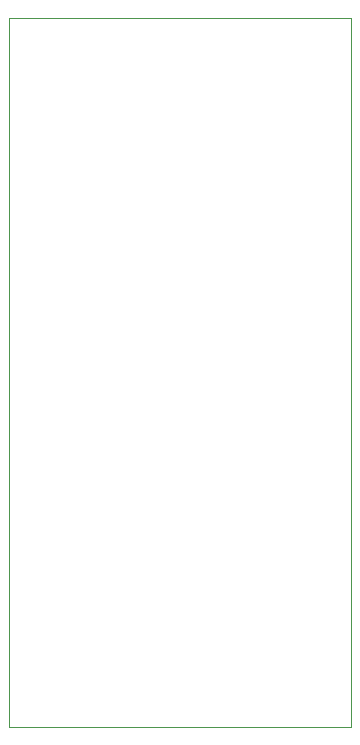
<source format=gm1>
G04 #@! TF.GenerationSoftware,KiCad,Pcbnew,6.0.10+dfsg-1~bpo11+1*
G04 #@! TF.CreationDate,2023-02-18T13:33:13+00:00*
G04 #@! TF.ProjectId,RP2040-VCO,52503230-3430-42d5-9643-4f2e6b696361,rev?*
G04 #@! TF.SameCoordinates,Original*
G04 #@! TF.FileFunction,Profile,NP*
%FSLAX46Y46*%
G04 Gerber Fmt 4.6, Leading zero omitted, Abs format (unit mm)*
G04 Created by KiCad (PCBNEW 6.0.10+dfsg-1~bpo11+1) date 2023-02-18 13:33:13*
%MOMM*%
%LPD*%
G01*
G04 APERTURE LIST*
G04 #@! TA.AperFunction,Profile*
%ADD10C,0.050000*%
G04 #@! TD*
G04 APERTURE END LIST*
D10*
X63700000Y-47500000D02*
X63700000Y-107500000D01*
X34700000Y-47500000D02*
X34700000Y-107500000D01*
X34700000Y-107500000D02*
X63700000Y-107500000D01*
X34700000Y-47500000D02*
X63700000Y-47500000D01*
M02*

</source>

[ABOUT THIS EXERCISE]
Write out all the material above exactly, with no image carried over.

[EXERCISE RESPONSE]
<source format=gm1>
G04 #@! TF.GenerationSoftware,KiCad,Pcbnew,6.0.10+dfsg-1~bpo11+1*
G04 #@! TF.CreationDate,2023-02-18T13:33:13+00:00*
G04 #@! TF.ProjectId,RP2040-VCO,52503230-3430-42d5-9643-4f2e6b696361,rev?*
G04 #@! TF.SameCoordinates,Original*
G04 #@! TF.FileFunction,Profile,NP*
%FSLAX46Y46*%
G04 Gerber Fmt 4.6, Leading zero omitted, Abs format (unit mm)*
G04 Created by KiCad (PCBNEW 6.0.10+dfsg-1~bpo11+1) date 2023-02-18 13:33:13*
%MOMM*%
%LPD*%
G01*
G04 APERTURE LIST*
G04 #@! TA.AperFunction,Profile*
%ADD10C,0.050000*%
G04 #@! TD*
G04 APERTURE END LIST*
D10*
X63700000Y-47500000D02*
X63700000Y-107500000D01*
X34700000Y-47500000D02*
X34700000Y-107500000D01*
X34700000Y-107500000D02*
X63700000Y-107500000D01*
X34700000Y-47500000D02*
X63700000Y-47500000D01*
M02*

</source>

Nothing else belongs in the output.